Porters’ Five Forces
Another tool is Michael Porter’s Five Forces; he identified five irrefutable forces that play a part in shaping every market and industry in the world. These five forces measure competition intensity, attractiveness and profitability in any industry and market:
1. Competition in the industry;
2. Potential of new entrants into the industry;
3. Power of suppliers;
4. Power of customers;
5. A threat of substitute products.
Five Forces is a business analysis model that helps to explain why different industries can sustain levels of profitability. Although industry strength will vary, with all five forces are considered together, they determine long-term profitability within the specific industrial sector.
Understanding the sustainable profitability of your most valued and strategically important customer is critical to the growth and success of any sales organisation. The key to customer success, and thus the key to the model, is analyzing the changing dynamics and continuous change between and within the five forces. Environmental scanning is a critical practice that all sales professionals should master.
It’s essential when undertaking PESTEL, and Five Forces analysis that factors affecting the customer is assessed from a low too high impact on the organisation. The result of these assessments must be used to identify threats and opportunities as part of a SWOT analysis to move the challenges into insight.
The SWOT Analysis
The SWOT is an excellent tool to bring together analyses of all the factors affecting the customer organisation. Using PESTEL and Porter’s Five Forces along with the internal environment supply and value chain, and resource analysis to identify key strengths and weaknesses.
Sellers use the SWOT analysis to distinguish between where your customer is now and how the current challenges may impact prospects.
Remember the strengths and weaknesses refer to the controllable internal business while the opportunities and threats are uncontrollable external. The goal of the SWOT analysis is to capitalize on the customer strengths, help them overcome weaknesses, exploit opportunities, and counter the threats.
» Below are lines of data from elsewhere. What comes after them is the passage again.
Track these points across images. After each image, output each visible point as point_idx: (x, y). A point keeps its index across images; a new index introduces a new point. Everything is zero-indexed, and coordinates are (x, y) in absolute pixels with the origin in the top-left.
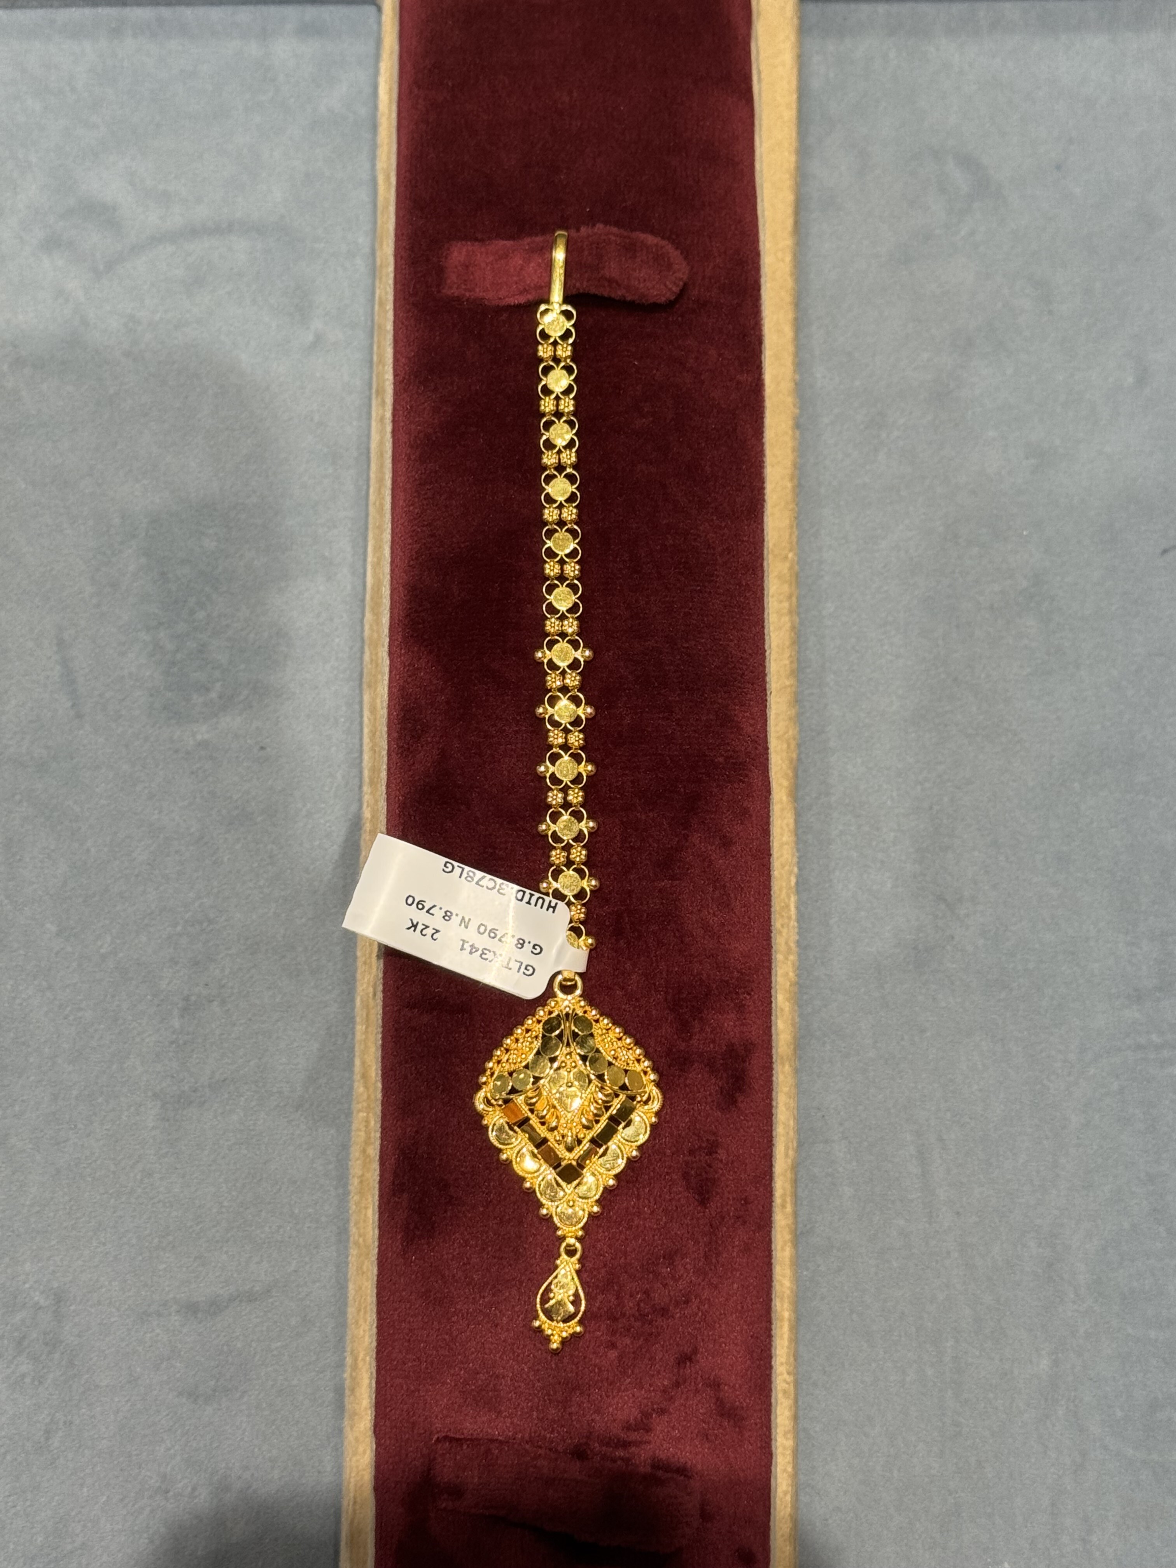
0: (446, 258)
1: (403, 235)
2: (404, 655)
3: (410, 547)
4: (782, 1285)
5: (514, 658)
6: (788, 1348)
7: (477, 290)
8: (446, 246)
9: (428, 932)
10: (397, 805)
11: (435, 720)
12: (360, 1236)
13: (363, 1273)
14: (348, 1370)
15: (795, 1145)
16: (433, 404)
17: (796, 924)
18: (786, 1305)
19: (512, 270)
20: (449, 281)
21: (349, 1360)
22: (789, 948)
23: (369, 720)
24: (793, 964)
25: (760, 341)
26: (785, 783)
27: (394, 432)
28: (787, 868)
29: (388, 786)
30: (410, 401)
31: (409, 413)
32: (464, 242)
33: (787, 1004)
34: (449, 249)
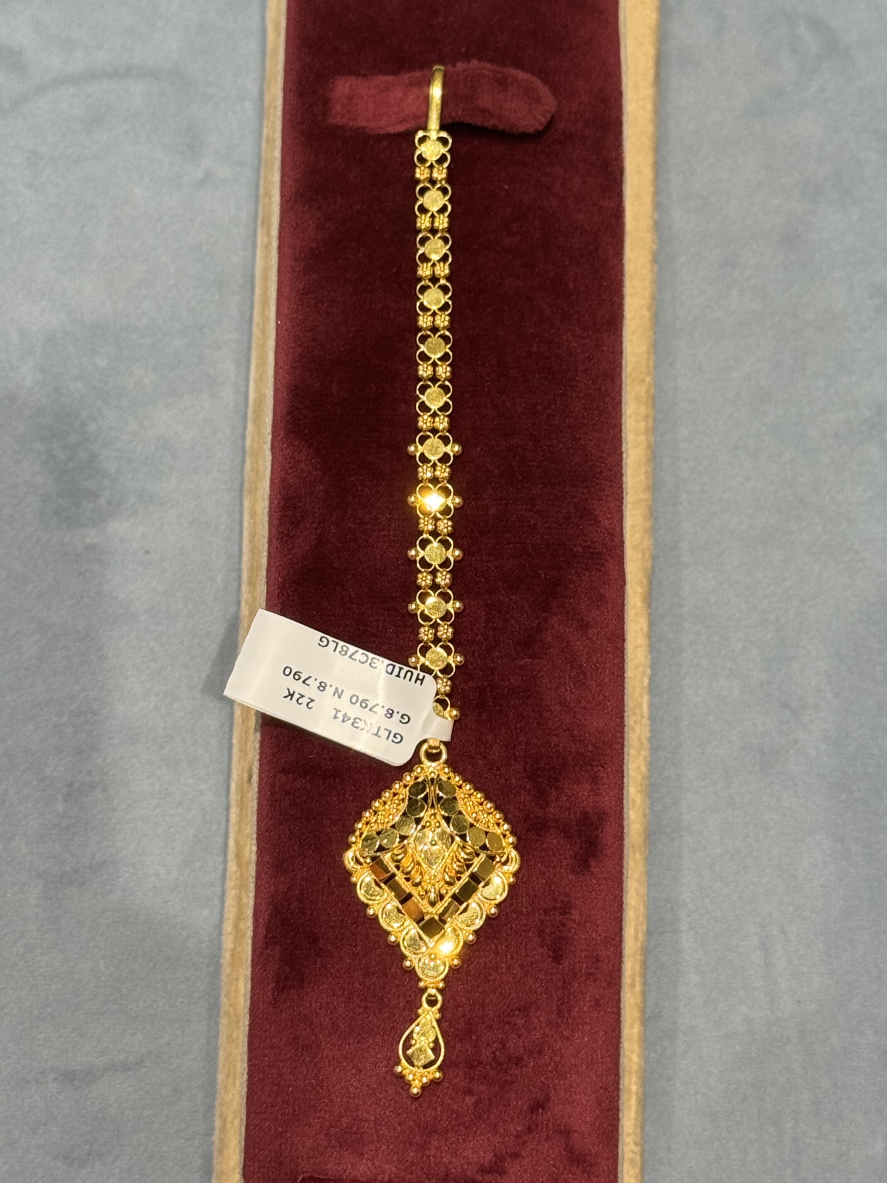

Creating Insight from Information into Opportunity
Sellers must take the highest ranking identified strengths, weaknesses, opportunities and threats and answer the following questions to form a basis for asking further searching question of their buyers and customers:
1. How can the customer use their strengths to take advantage of opportunities?
2. How can they overcome weaknesses preventing them from taking advantage of opportunities?
3. How can their strengths reduce the probability of threats?
4. What can the seller, do about their weaknesses to make the threats less likely?
As you answer these questions, you will begin to understand the external forces that your customer contends with and how you can help your customer tackle them with innovative solutions and insight.
Now your, the seller is better able to serve your customer and provide new insight into the present or future problems that the customer may not have considered. In the context of identifying the implication of the many macro and micro drivers and potential opportunities relevant to your customers business objectives. Recognize the most critical issues and use this not as a conclusion but as a basis for further inquiry with the customer to develop the next level of inquiry:
• Whom do you need to talk to within the customer organisation?
• Whom do you need to engage and influence?
• Whom do you have a relationship with?
• Who stands to gain from this insight?
• Who would advocate internally?
• Who internally is already on this path?
I find many customers do not do this thorough analysis of their macro and competitive environment. However, when a seller does the work not only does it impress the customer, but it can be a game changer. The seller must give buyers a reason to provide access and selling a solution is not even in the same ballpark! Sellers must position themselves as the trusted source of relevant insight, bring them one step closer to the honorary position of the customers trusted adviser.